Es stand etwa zwanzig Meter weiter auf der anderen Seite am Eingang. Eine Frau, wie man sie sich nur in Träumen erdenkt. Sie erweckte nicht ein sehnendes Verlangen nach Liebe und Geborgenheit, wie es einen Mann in seiner Situation des öfteren überfällt, vielmehr war es eine Art der Erregung, wie sie tiefer, und körperlicher nicht hätte sein können. Ein Gefühl, das ihn dazu zwang, den Blick haften zu lassen.
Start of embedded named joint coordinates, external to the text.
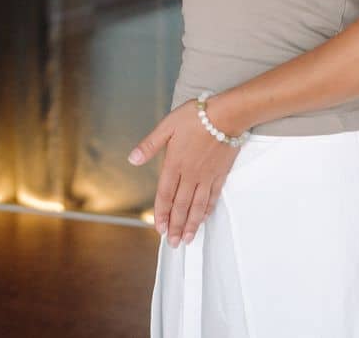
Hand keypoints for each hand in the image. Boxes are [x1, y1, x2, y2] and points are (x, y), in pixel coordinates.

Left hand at [129, 100, 241, 247]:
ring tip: (187, 239)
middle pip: (181, 206)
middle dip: (175, 226)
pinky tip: (204, 218)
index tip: (159, 229)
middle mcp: (190, 175)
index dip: (161, 213)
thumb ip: (149, 145)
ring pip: (197, 206)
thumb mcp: (166, 126)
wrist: (226, 115)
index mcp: (174, 164)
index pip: (165, 195)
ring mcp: (206, 177)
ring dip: (191, 224)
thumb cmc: (195, 117)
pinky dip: (207, 210)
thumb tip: (132, 159)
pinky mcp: (220, 174)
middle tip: (172, 243)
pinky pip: (212, 197)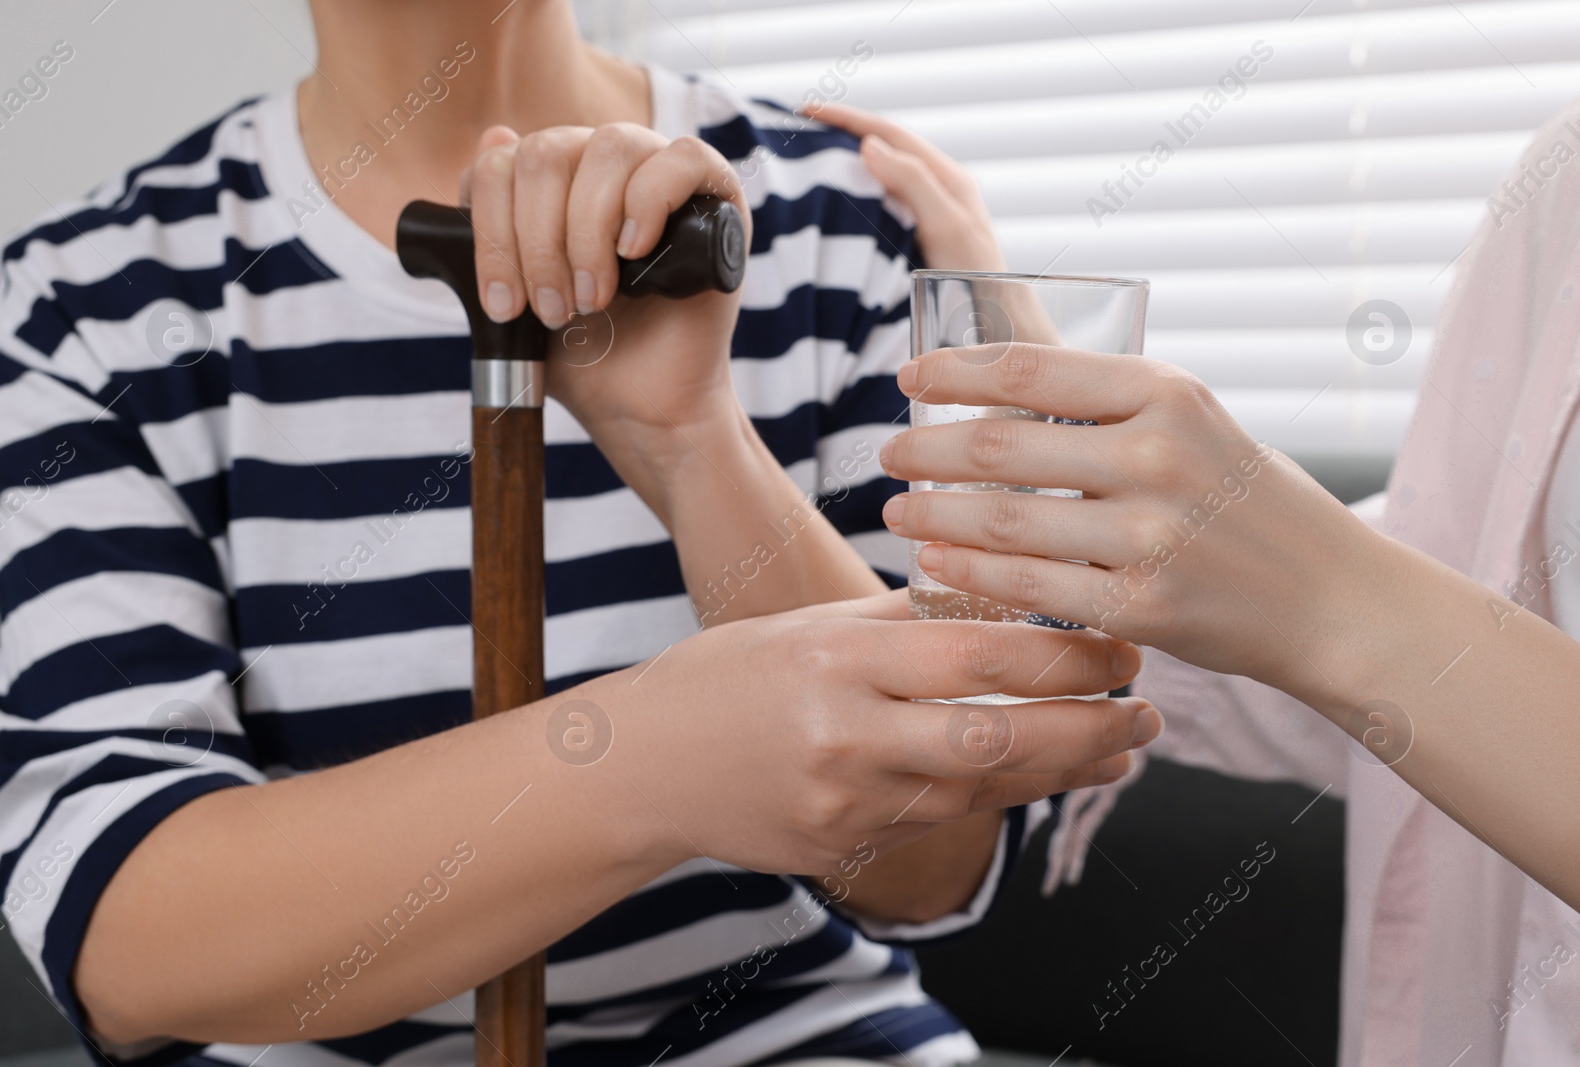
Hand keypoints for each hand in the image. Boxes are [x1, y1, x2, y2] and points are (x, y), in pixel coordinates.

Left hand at [460, 123, 751, 436]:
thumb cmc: (584, 353)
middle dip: (538, 242)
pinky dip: (649, 201)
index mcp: (555, 180)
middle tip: (553, 311)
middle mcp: (605, 165)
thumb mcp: (517, 292)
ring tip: (594, 297)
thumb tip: (492, 138)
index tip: (503, 306)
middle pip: (548, 153)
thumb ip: (496, 226)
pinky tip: (636, 251)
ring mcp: (661, 173)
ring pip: (609, 148)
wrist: (641, 406)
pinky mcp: (717, 196)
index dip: (492, 232)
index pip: (501, 162)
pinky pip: (681, 158)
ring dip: (589, 230)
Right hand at [580, 590, 1159, 874]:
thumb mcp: (807, 624)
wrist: (643, 766)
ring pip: (978, 788)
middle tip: (1149, 713)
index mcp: (838, 656)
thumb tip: (996, 600)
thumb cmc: (727, 677)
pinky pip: (937, 819)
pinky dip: (997, 796)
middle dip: (1089, 729)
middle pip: (996, 736)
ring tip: (1118, 749)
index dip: (1065, 654)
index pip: (978, 654)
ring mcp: (843, 800)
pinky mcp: (840, 846)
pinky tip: (1040, 779)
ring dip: (1059, 770)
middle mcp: (845, 731)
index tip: (1122, 647)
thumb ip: (899, 620)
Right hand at [805, 102, 1005, 271]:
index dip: (846, 119)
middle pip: (883, 148)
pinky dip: (851, 197)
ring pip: (879, 177)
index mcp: (947, 178)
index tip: (804, 111)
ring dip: (843, 165)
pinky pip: (878, 206)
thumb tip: (869, 145)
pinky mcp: (916, 239)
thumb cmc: (977, 280)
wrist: (996, 327)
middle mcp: (936, 190)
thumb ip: (913, 182)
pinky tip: (830, 208)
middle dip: (840, 134)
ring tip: (804, 162)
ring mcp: (926, 215)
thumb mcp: (947, 225)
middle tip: (795, 132)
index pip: (889, 134)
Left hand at [876, 345, 1388, 694]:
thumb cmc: (1249, 503)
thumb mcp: (1195, 425)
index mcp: (1168, 394)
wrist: (1332, 598)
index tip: (908, 379)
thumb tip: (995, 396)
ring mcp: (1150, 535)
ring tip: (897, 508)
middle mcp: (1158, 456)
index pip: (1030, 371)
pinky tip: (933, 559)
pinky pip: (1028, 585)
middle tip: (888, 452)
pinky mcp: (1142, 606)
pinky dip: (968, 569)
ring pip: (1003, 519)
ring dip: (933, 512)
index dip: (952, 372)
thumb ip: (1110, 409)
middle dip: (926, 449)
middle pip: (1000, 446)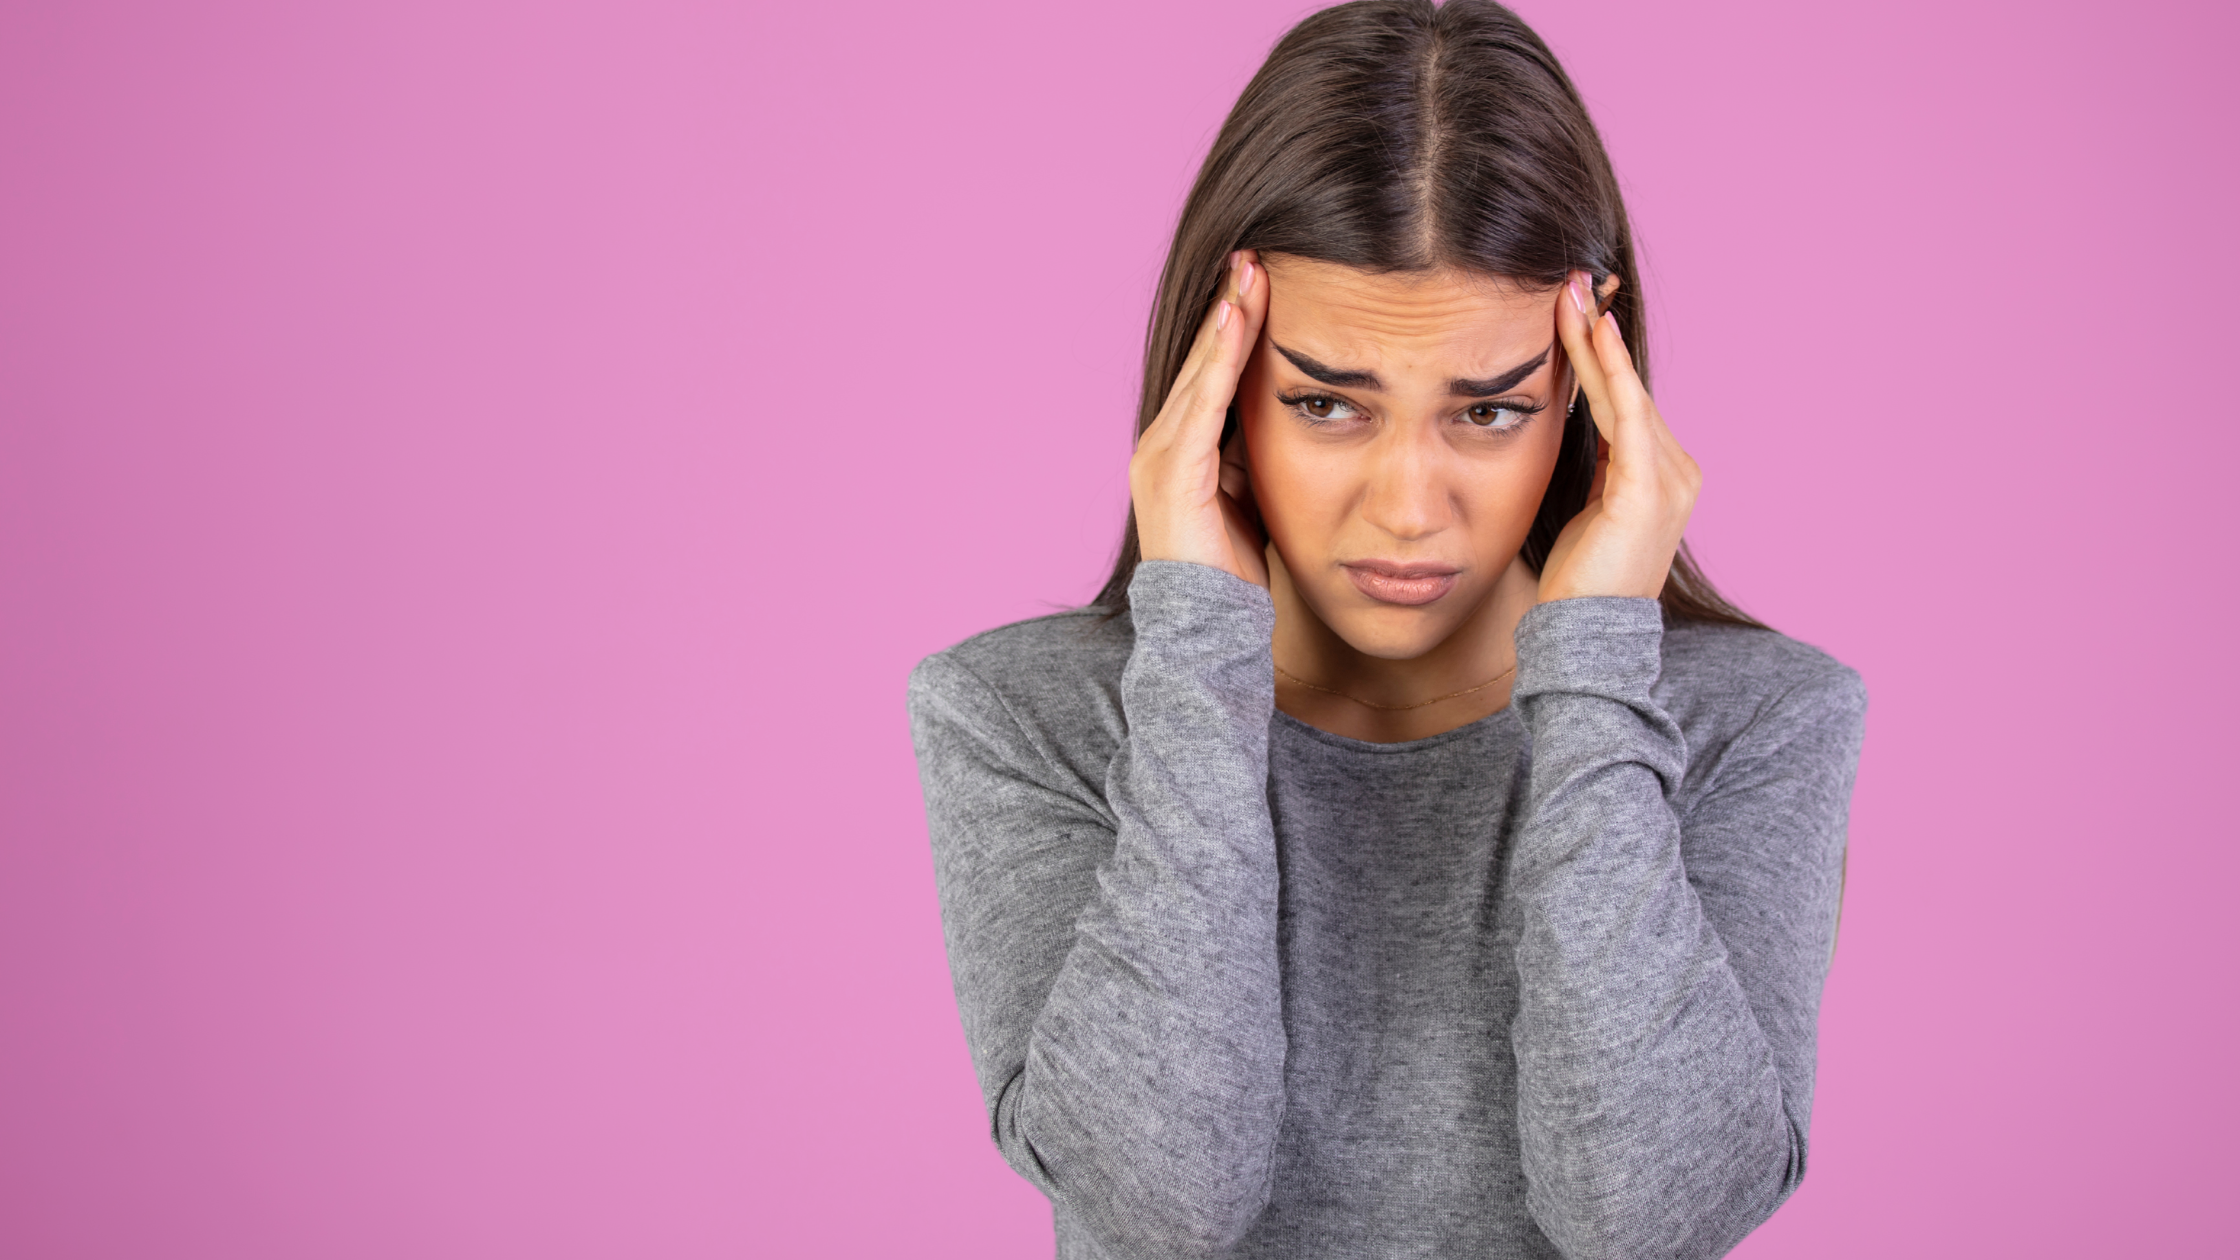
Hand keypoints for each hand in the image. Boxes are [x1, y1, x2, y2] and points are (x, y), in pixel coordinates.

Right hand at [1130, 250, 1270, 587]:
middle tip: (1254, 251)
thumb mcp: (1253, 494)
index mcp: (1181, 448)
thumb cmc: (1237, 571)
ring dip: (1227, 317)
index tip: (1263, 274)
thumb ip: (1258, 452)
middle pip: (1202, 360)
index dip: (1235, 322)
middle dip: (1230, 304)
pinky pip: (1203, 402)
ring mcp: (1160, 457)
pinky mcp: (1173, 472)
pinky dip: (1221, 357)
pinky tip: (1239, 318)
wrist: (1209, 632)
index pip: (1213, 370)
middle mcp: (1160, 444)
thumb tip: (1298, 413)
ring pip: (1201, 372)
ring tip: (1249, 269)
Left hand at [1537, 271, 1700, 602]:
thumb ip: (1593, 467)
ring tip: (1568, 293)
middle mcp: (1678, 471)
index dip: (1598, 352)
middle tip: (1570, 279)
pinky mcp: (1647, 490)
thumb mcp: (1586, 509)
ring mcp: (1670, 480)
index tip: (1572, 305)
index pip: (1625, 399)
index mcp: (1662, 474)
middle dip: (1596, 332)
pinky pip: (1627, 414)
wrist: (1585, 638)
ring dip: (1594, 340)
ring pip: (1624, 392)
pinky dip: (1609, 370)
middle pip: (1627, 387)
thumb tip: (1573, 423)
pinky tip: (1591, 332)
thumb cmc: (1577, 581)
Sie war der Fixstern, die anderen waren Meteore, kurzlebig und klein.

Sie war herrlich und strahlend.

Sie trug ein enges, kurzes Kleid aus smaragdgrünem Satin, ihr Teint war irgendwie südländisch, südamerikanisch möglicherweise. Ihr Haar war dicht und durch und durch schwarz, ihre Augen dunkelbraun, ihre Lippen voll, kaum geschminkt. Sie war sich ihrer Schönheit gewiss und schien es nicht nötig zu haben, sich unter einer dicken Schicht Make-up zu verbergen. Sie benutzte es vielmehr zur Untermalung ihrer Makellosigkeit, ihre Natur offenbarend. Sie war ein Naturkunstwerk, und das wusste sie.

Überhaupt schien sie nicht so herausgeputzt wie Frauen, die es nötig hatten. Sie war schlicht, sie war einfach und gerade deshalb so teuflisch wunderbar. Ihr Gesicht zeigte den Anflug von Selbstbewusstsein, aber auch Scheu, Natürlichkeit, trotz ihrer kurzen Haare, die sie wild zur Seite gekämmt hatte.